Step Types
SpiderChef comes with a variety of built-in step types to handle common web scraping and data transformation tasks. This guide provides an overview of the available step types, their options, and how to use them.
Fetching & Asynchronous Steps
fetch
Retrieves content from a URL.
Options:
- name (str, optional): Step name.
- page_type (str, optional): "text", "json", or "binary".
- path (str, optional): Relative to base_url.
- params (dict, optional): Query parameters.
- headers (dict, optional): Custom headers.
- method (str, optional): HTTP method (GET, POST, etc.).
- data (dict, optional): Data to send in the request body.
- type: fetch
name: fetch_home_page
page_type: text
path: /
params:
lang: en
headers:
User-Agent: "Spider Chef Bot/1.0"
method: GET
data: {}
sleep
Pauses execution for a specified duration.
Options:
- name (str, optional): Step name.
- seconds (int): Number of seconds to sleep.
Extraction Steps
get
Extracts a value from a dictionary or list by key or index.
Options:
- name (str, optional): Step name.
- key (str|int): Key or index to extract, supports jmespath like expressions.
extract_items
Extracts items from a list or collection.
Options:
- name (str, optional): Step name.
- expression (str): Expression for extraction of items.
- expression_type (str): Expression type (e.g. xpath, regex, get)
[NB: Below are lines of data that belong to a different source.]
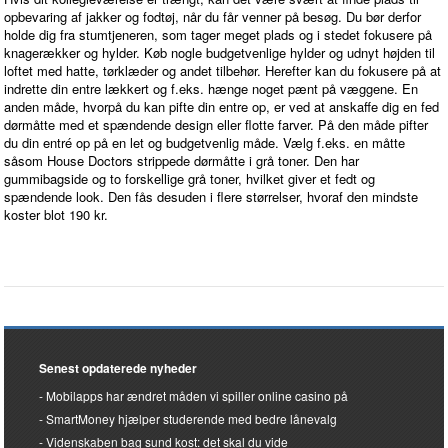
opbevaring af jakker og fodtøj, når du får venner på besøg. Du bør derfor
holde dig fra stumtjeneren, som tager meget plads og i stedet fokusere på
knagerækker og hylder. Køb nogle budgetvenlige hylder og udnyt højden til
loftet med hatte, tørklæder og andet tilbehør. Herefter kan du fokusere på at
indrette din entre lækkert og f.eks. hænge noget pænt på væggene. En
anden måde, hvorpå du kan pifte din entre op, er ved at anskaffe dig en fed
dørmåtte med et spændende design eller flotte farver. På den måde pifter
du din entré op på en let og budgetvenlig måde. Vælg f.eks. en måtte
såsom House Doctors strippede dørmåtte i grå toner. Den har
gummibagside og to forskellige grå toner, hvilket giver et fedt og
spændende look. Den fås desuden i flere størrelser, hvoraf den mindste
koster blot 190 kr.
Senest opdaterede nyheder
Mobilapps har ændret måden vi spiller online casino på
SmartMoney hjælper studerende med bedre lånevalg
Videnskaben bag sund kost: det skal du vide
- items (list[Step]): Dictionary of keys and list of steps
- type: extract_items
name: Extracting Items
expression: items
expression_type: json
items:
url:
- type: get
expression: propertyId
- type: join_base_url
title:
- type: get
expression: agencyReference
regex
Extracts data using regular expressions.
Options:
- name (str, optional): Step name.
- expression (str): Regex pattern.
regex_first
Extracts the first match using a regular expression.
Options:
- name (str, optional): Step name.
- expression (str): Regex pattern.
xpath
Extracts data using XPath queries.
Options:
- name (str, optional): Step name.
- expression (str): XPath expression.
xpath_first
Extracts the first match using an XPath query.
Options:
- name (str, optional): Step name.
- expression (str): XPath expression.
Formatting & Transformation Steps
from_json
Parses a JSON string into a Python object.
Options:
- name (str, optional): Step name.
join_base_url
Joins relative URLs with the base URL.
Options:
- name (str, optional): Step name.
- path (str, optional): Path to prepend.
- suffix (str, optional): Suffix to append.
remove_extra_whitespace
Removes extra whitespace from a string.
Options:
- name (str, optional): Step name.
remove_html_tags
Removes HTML tags from a string.
Options:
- name (str, optional): Step name.
to_money
Converts a string to a money/decimal value.
Options:
- name (str, optional): Step name.
to_int
Converts a value to an integer.
Options:
- name (str, optional): Step name.
to_str
Converts a value to a string.
Options:
- name (str, optional): Step name.
to_float
Converts a value to a float.
Options:
- name (str, optional): Step name.
Data Management Steps
save
Saves data to a variable.
Options:
- name (str, optional): Step name.
- variable (str): Variable name to save to.
Conditional & Error Handling Steps
compare
Compares values for conditional logic.
Options:
- name (str, optional): Step name.
- left (any): Left value.
- op (str): Operator (e.g., eq, ne, gt, lt).
- right (any): Right value.
try_catch
Handles errors in a sequence of steps.
Options:
- name (str, optional): Step name.
- try (list[Step]): Steps to try.
- catch (list[Step]): Steps to run on error.
You can also create custom steps for specialized extraction needs.